Understanding Revenue Opportunity Estimates

This is the figure that deserves the most scrutiny, so we'll be the most transparent about it. When we estimate what a fix could be worth, we are not claiming to know your exact future revenue. We are showing a defensible, deliberately conservative range based on stated inputs.

A revenue-opportunity estimate is built from inputs such as:

  • The volume of traffic or activity affected by the issue (from the data you share, or conservative public estimates where you don't).
  • A reasonable, evidence-based range for how much the issue suppresses the relevant outcome (e.g. a known range for how much a specific friction point affects conversion).
  • Your stated or estimated average order value or customer value.

We then present a range — not a single number — and we state the assumptions next to it. If we don't have a reliable input, we say so and widen the range rather than inventing precision.

Our rule on numbers

Conservative beats impressive. We would rather under-promise a recovery range you actually beat than headline a figure you can't reproduce.
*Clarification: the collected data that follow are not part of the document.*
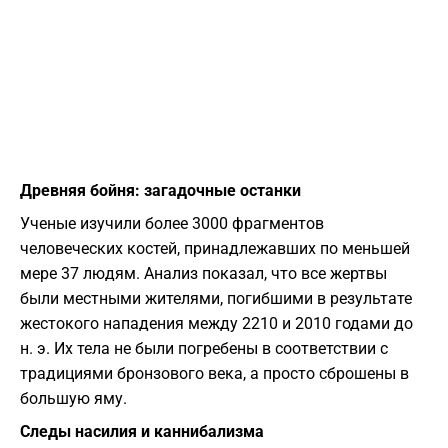
Древняя бойня: загадочные останки
Ученые изучили более 3000 фрагментов
человеческих костей, принадлежавших по меньшей
мере 37 людям. Анализ показал, что все жертвы
были местными жителями, погибшими в результате
жестокого нападения между 2210 и 2010 годами до
н. э. Их тела не были погребены в соответствии с
традициями бронзового века, а просто сброшены в
большую яму.
Следы насилия и каннибализма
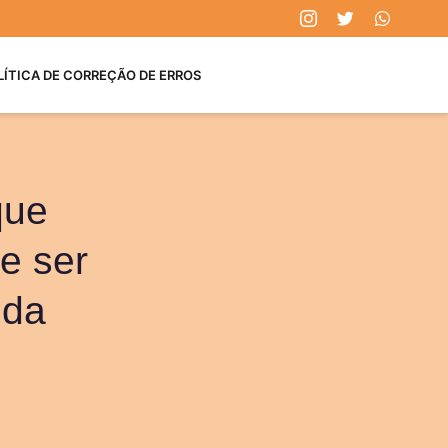
LÍTICA DE CORREÇÃO DE ERROS
que
e ser
 da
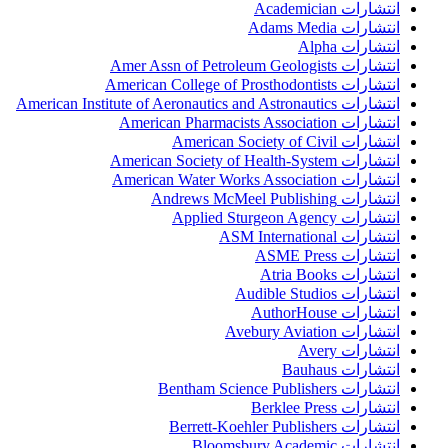
انتشارات Academician
انتشارات Adams Media
انتشارات Alpha
انتشارات Amer Assn of Petroleum Geologists
انتشارات American College of Prosthodontists
انتشارات American Institute of Aeronautics and Astronautics
انتشارات American Pharmacists Association
انتشارات American Society of Civil
انتشارات American Society of Health-System
انتشارات American Water Works Association
انتشارات Andrews McMeel Publishing
انتشارات Applied Sturgeon Agency
انتشارات ASM International
انتشارات ASME Press
انتشارات Atria Books
انتشارات Audible Studios
انتشارات AuthorHouse
انتشارات Avebury Aviation
انتشارات Avery
انتشارات Bauhaus
انتشارات Bentham Science Publishers
انتشارات Berklee Press
انتشارات Berrett-Koehler Publishers
انتشارات Bloomsbury Academic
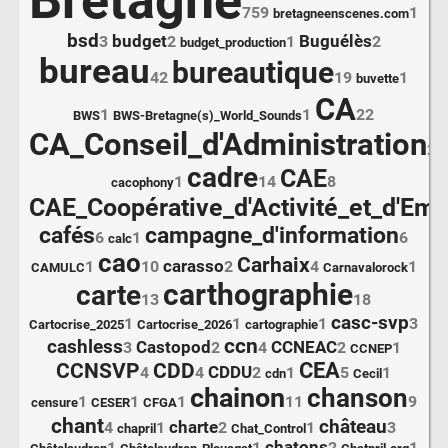
Bretagne
759
1
bretagneenscenes.com
bsd
budget
Buguélès
3
2
1
2
budget_production
bureau
bureautique
42
19
1
buvette
CA
1
1
22
BWS
BWS-Bretagne(s)_World_Sounds
CA_Conseil_d'Administration
22
cadre
CAE
1
14
8
cacophony
CAE_Coopérative_d'Activité_et_d'Emp
cafés
campagne_d'information
6
1
6
calc
cao
Carhaix
carasso
1
10
2
4
1
CAMULC
Carnavalorock
carthographie
carte
13
18
casc-svp
1
1
1
3
Cartocrise_2025
Cartocrise_2026
cartographie
ccn
cashless
Castopod
CCNEAC
3
2
4
2
1
CCNEP
CEA
CCNSVP
CDD
CDDU
4
4
2
1
5
1
cdn
Cecil
chainon
chanson
1
1
1
11
9
censure
CESER
CFGA
chant
château
charte
4
1
2
1
3
chapril
Chat_Control
chatons
1
1
2
1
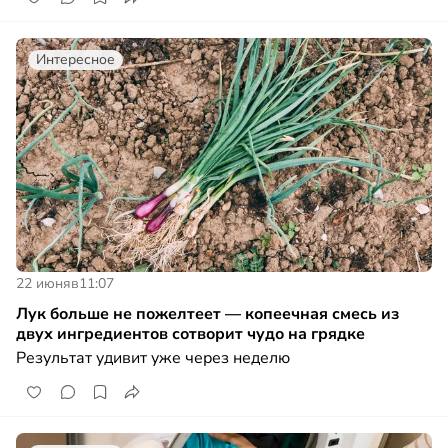
Интересное
22 июня
в
11:07
Лук больше не пожелтеет — копеечная смесь из
двух ингредиентов сотворит чудо на грядке
Результат удивит уже через неделю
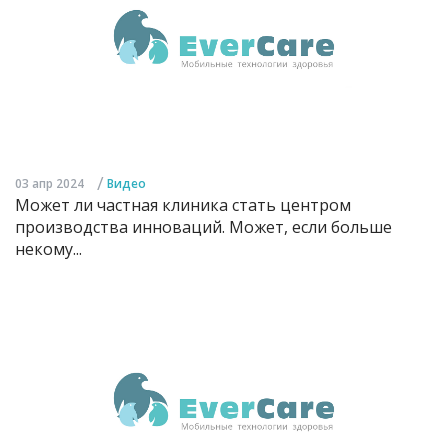
/
03 апр 2024
Видео
Может ли частная клиника стать центром
производства инноваций. Может, если больше
некому...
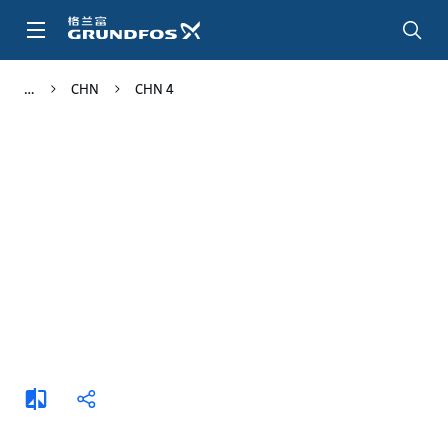
跳
转
到
主
CHN
CHN 4
要
内
容
添
分
加
享
比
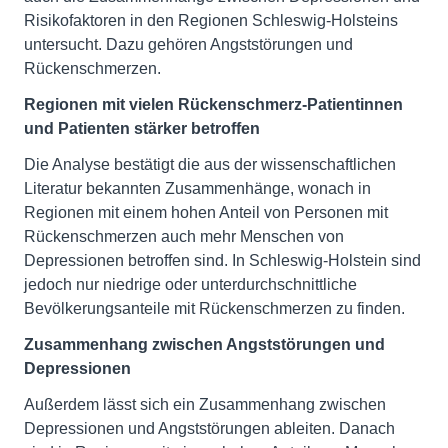
Risikofaktoren in den Regionen Schleswig-Holsteins
untersucht. Dazu gehören Angststörungen und
Rückenschmerzen.
Regionen mit vielen Rückenschmerz-Patientinnen
und Patienten stärker betroffen
Die Analyse bestätigt die aus der wissenschaftlichen
Literatur bekannten Zusammenhänge, wonach in
Regionen mit einem hohen Anteil von Personen mit
Rückenschmerzen auch mehr Menschen von
Depressionen betroffen sind. In Schleswig-Holstein sind
jedoch nur niedrige oder unterdurchschnittliche
Bevölkerungsanteile mit Rückenschmerzen zu finden.
Zusammenhang zwischen Angststörungen und
Depressionen
Außerdem lässt sich ein Zusammenhang zwischen
Depressionen und Angststörungen ableiten. Danach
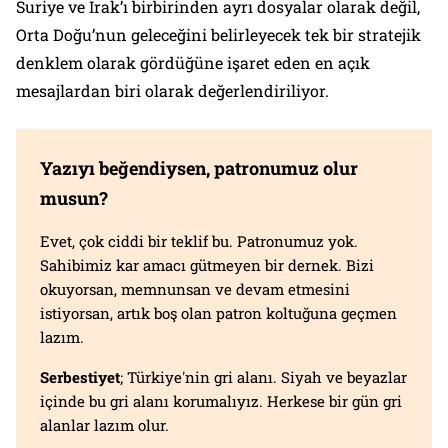
Suriye ve Irak’ı birbirinden ayrı dosyalar olarak değil,
Orta Doğu’nun geleceğini belirleyecek tek bir stratejik
denklem olarak gördüğüne işaret eden en açık
mesajlardan biri olarak değerlendiriliyor.
Yazıyı beğendiysen, patronumuz olur
musun?
Evet, çok ciddi bir teklif bu. Patronumuz yok.
Sahibimiz kar amacı gütmeyen bir dernek. Bizi
okuyorsan, memnunsan ve devam etmesini
istiyorsan, artık boş olan patron koltuğuna geçmen
lazım.
Serbestiyet
; Türkiye'nin gri alanı. Siyah ve beyazlar
içinde bu gri alanı korumalıyız. Herkese bir gün gri
alanlar lazım olur.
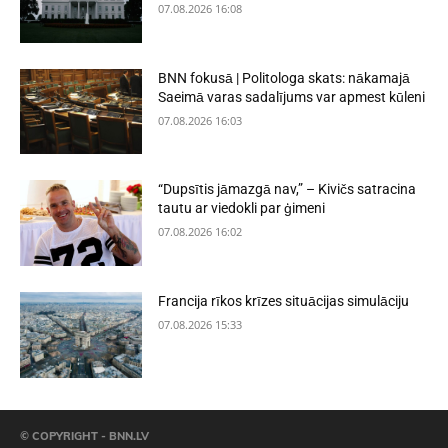
07.08.2026 16:08
BNN fokusā | Politologa skats: nākamajā
Saeimā varas sadalījums var apmest kūleni
07.08.2026 16:03
“Dupsītis jāmazgā nav,” – Kivičs satracina
tautu ar viedokli par ģimeni
07.08.2026 16:02
Francija rīkos krīzes situācijas simulāciju
07.08.2026 15:33
© COPYRIGHT - BNN.LV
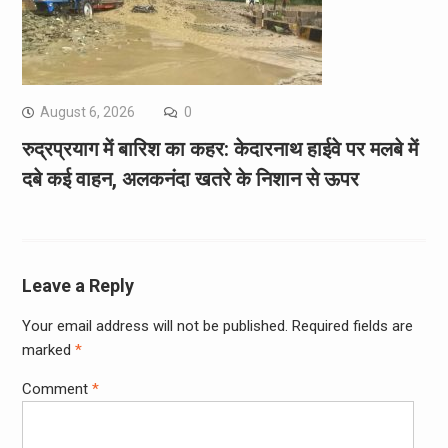
August 6, 2026
0
रुद्रप्रयाग में बारिश का कहर: केदारनाथ हाईवे पर मलबे में
दबे कई वाहन, अलकनंदा खतरे के निशान से ऊपर
Leave a Reply
Your email address will not be published.
Required fields are
marked
*
Comment
*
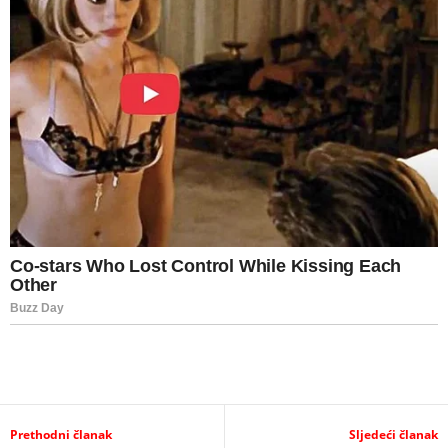
Prethodni članak
Sljedeći članak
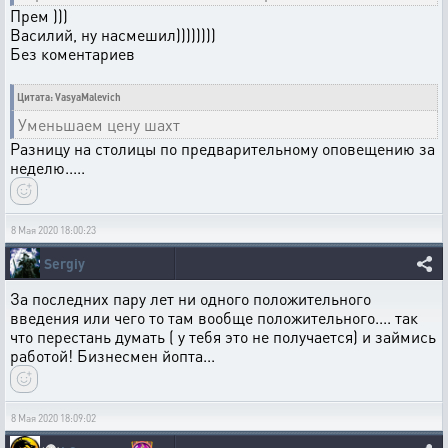
Прем )))
Василий, ну насмешил))))))))
Без коментариев
Цитата: VasyaMalevich
Уменьшаем цену шахт
Разницу на столицы по предварительному оповещению за
неделю.....
8 Мая 2020 18:00:23
Sergiy
За последних пару лет ни одного положительного
введения или чего то там вообще положительного.... так
что перестань думать ( у тебя это не получается) и займись
работой! Бизнесмен йопта...
8 Мая 2020 18:09:02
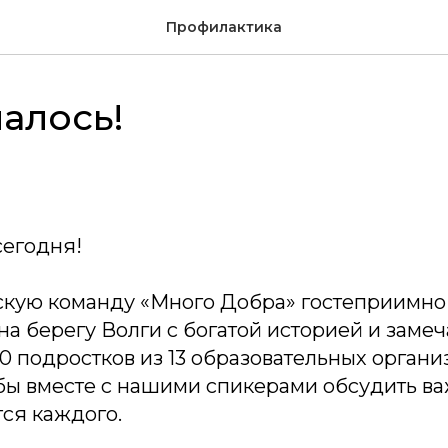
Профилактика
алось!
сегодня!
кую команду «Много Добра» гостеприимно в
на берегу Волги с богатой историей и заме
0 подростков из 13 образовательных орган
обы вместе с нашими спикерами обсудить в
ся каждого.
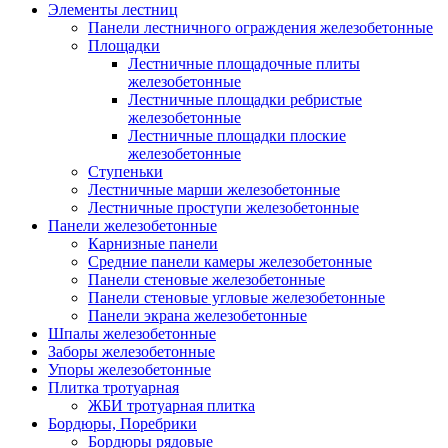
Элементы лестниц
Панели лестничного ограждения железобетонные
Площадки
Лестничные площадочные плиты
железобетонные
Лестничные площадки ребристые
железобетонные
Лестничные площадки плоские
железобетонные
Ступеньки
Лестничные марши железобетонные
Лестничные проступи железобетонные
Панели железобетонные
Карнизные панели
Средние панели камеры железобетонные
Панели стеновые железобетонные
Панели стеновые угловые железобетонные
Панели экрана железобетонные
Шпалы железобетонные
Заборы железобетонные
Упоры железобетонные
Плитка тротуарная
ЖБИ тротуарная плитка
Бордюры, Поребрики
Бордюры рядовые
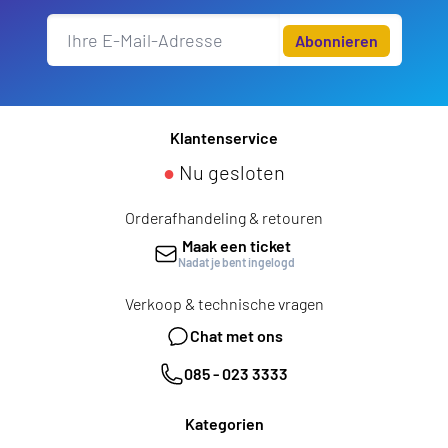
Abonnieren
Klantenservice
●
Nu gesloten
Orderafhandeling & retouren
Maak een ticket
Nadat je bent ingelogd
Verkoop & technische vragen
Chat met ons
085 - 023 3333
Kategorien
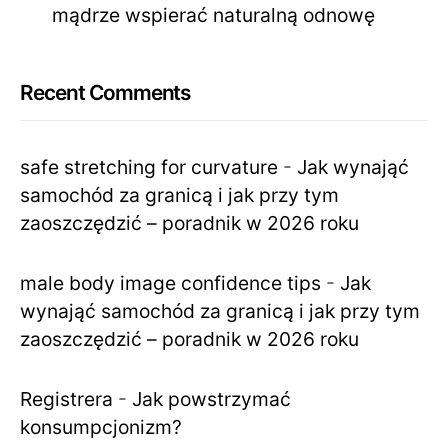
mądrze wspierać naturalną odnowę
Recent Comments
safe stretching for curvature
-
Jak wynająć
samochód za granicą i jak przy tym
zaoszczędzić – poradnik w 2026 roku
male body image confidence tips
-
Jak
wynająć samochód za granicą i jak przy tym
zaoszczędzić – poradnik w 2026 roku
Registrera
-
Jak powstrzymać
konsumpcjonizm?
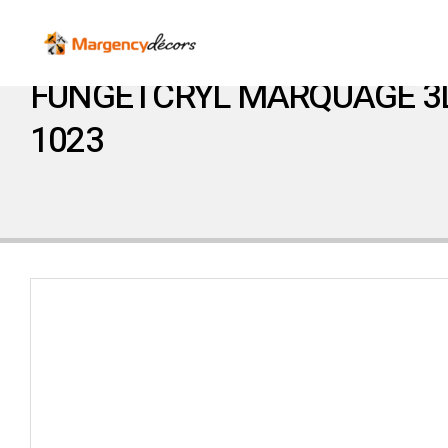
FUNGETCRYL MARQUAGE 3L
1023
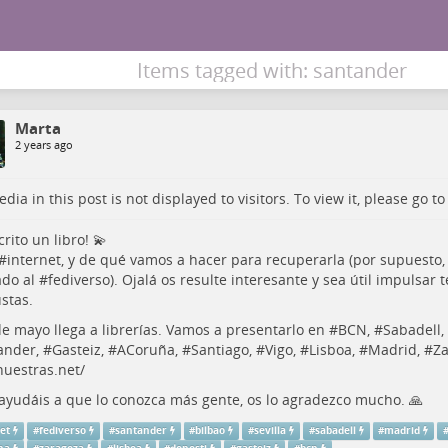
Items tagged with: santander
Marta
2 years ago
dia in this post is not displayed to visitors. To view it, please go t
crito un libro! 💫
#
internet
, y de qué vamos a hacer para recuperarla (por supuesto, 
do al #
fediverso
). Ojalá os resulte interesante y sea útil impulsar t
stas.
de mayo llega a librerías. Vamos a presentarlo en #
BCN
, #
Sabadell
,
ander
, #
Gasteiz
, #
ACoruña
, #
Santiago
, #
Vigo
, #
Lisboa
, #
Madrid
, #
Za
uestras.net/
ayudáis a que lo conozca más gente, os lo agradezco mucho. 🙏
et
#
fediverso
#
santander
#
bilbao
#
sevilla
#
sabadell
#
madrid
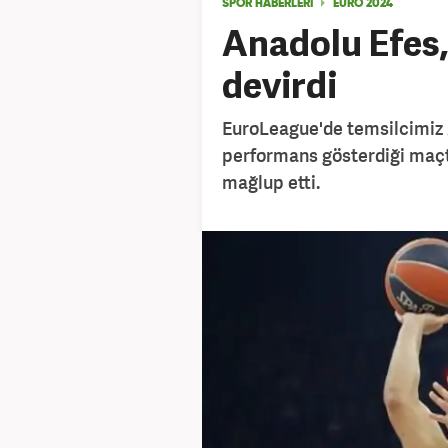
SPOR HABERLERİ
EURO 2024
Anadolu Efes,
devirdi
EuroLeague'de temsilcimiz 
performans gösterdiği maç
mağlup etti.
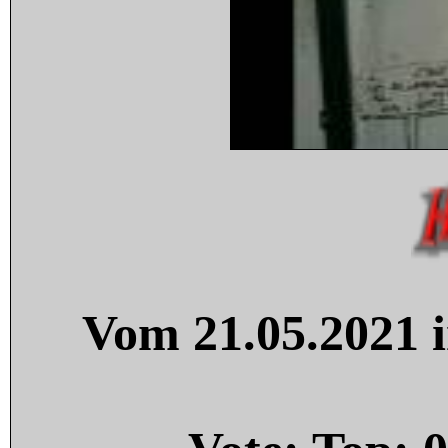
Vom 21.05.2021 i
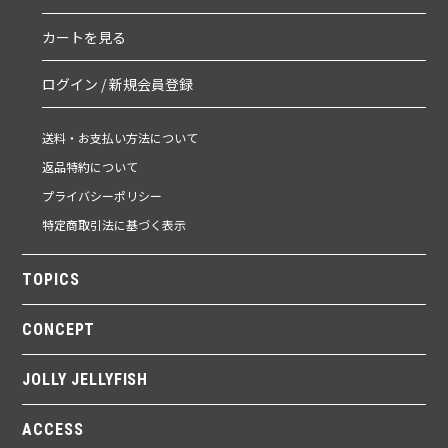
カートを見る
ログイン / 新規会員登録
送料・お支払い方法について
返品特約について
プライバシーポリシー
特定商取引法に基づく表示
TOPICS
CONCEPT
JOLLY JELLYFISH
ACCESS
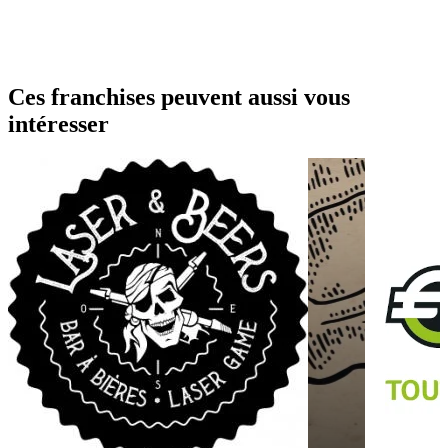
Ces franchises peuvent aussi vous
intéresser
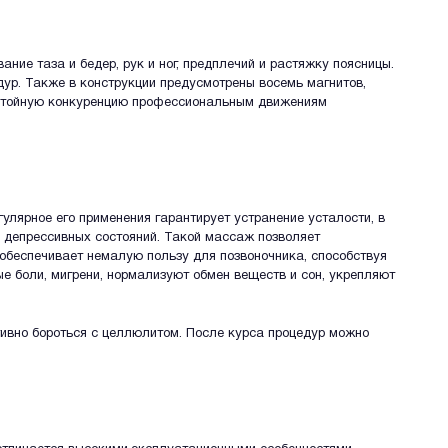
е таза и бедер, рук и ног, предплечий и растяжку поясницы.
ур. Также в конструкции предусмотрены восемь магнитов,
достойную конкуренцию профессиональным движениям
лярное его применения гарантирует устранение усталости, в
и депрессивных состояний. Такой массаж позволяет
обеспечивает немалую пользу для позвоночника, способствуя
ые боли, мигрени, нормализуют обмен веществ и сон, укрепляют
ивно бороться с целлюлитом. После курса процедур можно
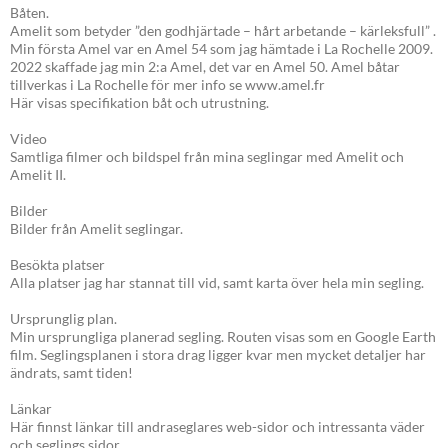
Båten.
Amelit som betyder ”den godhjärtade – hårt arbetande – kärleksfull” .
Min första Amel var en Amel 54 som jag hämtade i La Rochelle 2009.
2022 skaffade jag min 2:a Amel, det var en Amel 50. Amel båtar
tillverkas i La Rochelle för mer info se www.amel.fr
Här visas specifikation båt och utrustning.
Video
Samtliga filmer och bildspel från mina seglingar med Amelit och
Amelit II.
Bilder
Bilder från Amelit seglingar.
Besökta platser
Alla platser jag har stannat till vid, samt karta över hela min segling.
Ursprunglig plan.
Min ursprungliga planerad segling. Routen visas som en Google Earth
film. Seglingsplanen i stora drag ligger kvar men mycket detaljer har
ändrats, samt tiden!
Länkar
Här finnst länkar till andraseglares web-sidor och intressanta väder
och seglings sidor.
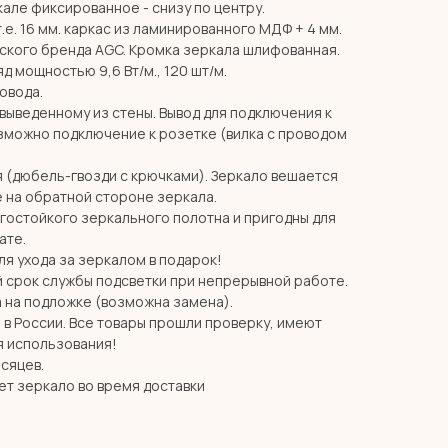
але фиксированное - снизу по центру.
т.е. 16 мм. каркас из ламинированного МДФ + 4 мм.
ского бренда AGC. Кромка зеркала шлифованная.
д мощностью 9,6 Вт/м., 120 шт/м.
ровода.
 выведенному из стены. Вывод для подключения к
озможно подключение к розетке (вилка с проводом
я (дюбель-гвозди с крючками). Зеркало вешается
 на обратной стороне зеркала.
агостойкого зеркального полотна и пригодны для
ате.
я ухода за зеркалом в подарок!
й срок службы подсветки при непрерывной работе.
 на подложке (возможна замена).
в России. Все товары прошли проверку, имеют
я использования!
есяцев.
ет зеркало во время доставки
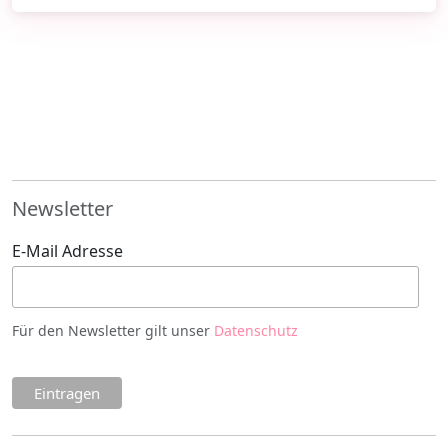
Newsletter
E-Mail Adresse
Für den Newsletter gilt unser
Datenschutz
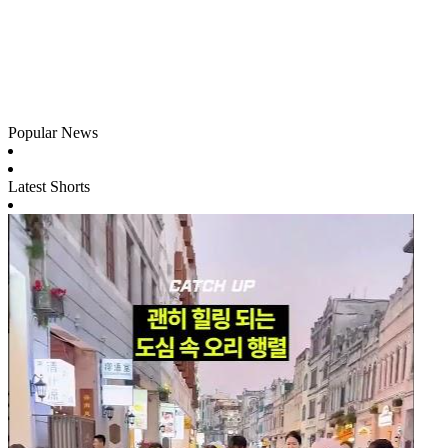
Popular News
Latest Shorts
Any estimate that can't be traced to a stated assumption does not belong in the report.

Assumptions we make

  • That the public-facing version of your business is reasonably representative of how customers experience it.
  • That the context you provide on paid tiers (offer, audience, AOV) is accurate — estimates are only as good as their inputs.
  • That established conversion, UX, and operations principles apply to your business, while accounting for industry context where we can.

Limitations — what this audit does not do

An honest method states its boundaries. This audit:

  • Does not access private systems. We analyze public signals and what you choose to share. We don't ask for passwords, admin access, or sensitive credentials.
  • Is not a guarantee of results. We identify and prioritize opportunities. Outcomes depend on execution, which is in your hands.
  • Is not a substitute for your judgment. You know your business and market better than any audit. Findings are inputs to your decisions, not commands.
  • Is a point-in-time snapshot. Businesses change. A finding accurate today may not hold in six months — which is why re-audits exist.
  • Does not provide legal, tax, or financial advice. Revenue estimates are directional planning figures, not financial projections.

The role of AI — stated plainly

AI is used to analyze signals at speed and apply our scoring framework consistently. It is a tool inside a defined process, not the process itself. The framework, the rubrics, the assumptions, and — on paid tiers — the final review are designed and checked by people. We say this directly because "is this just ChatGPT with a theme?" is a fair question, and the honest answer is no: a chatbot gives you a different answer every time and no audit trail. This gives you a consistent, structured, reviewable report.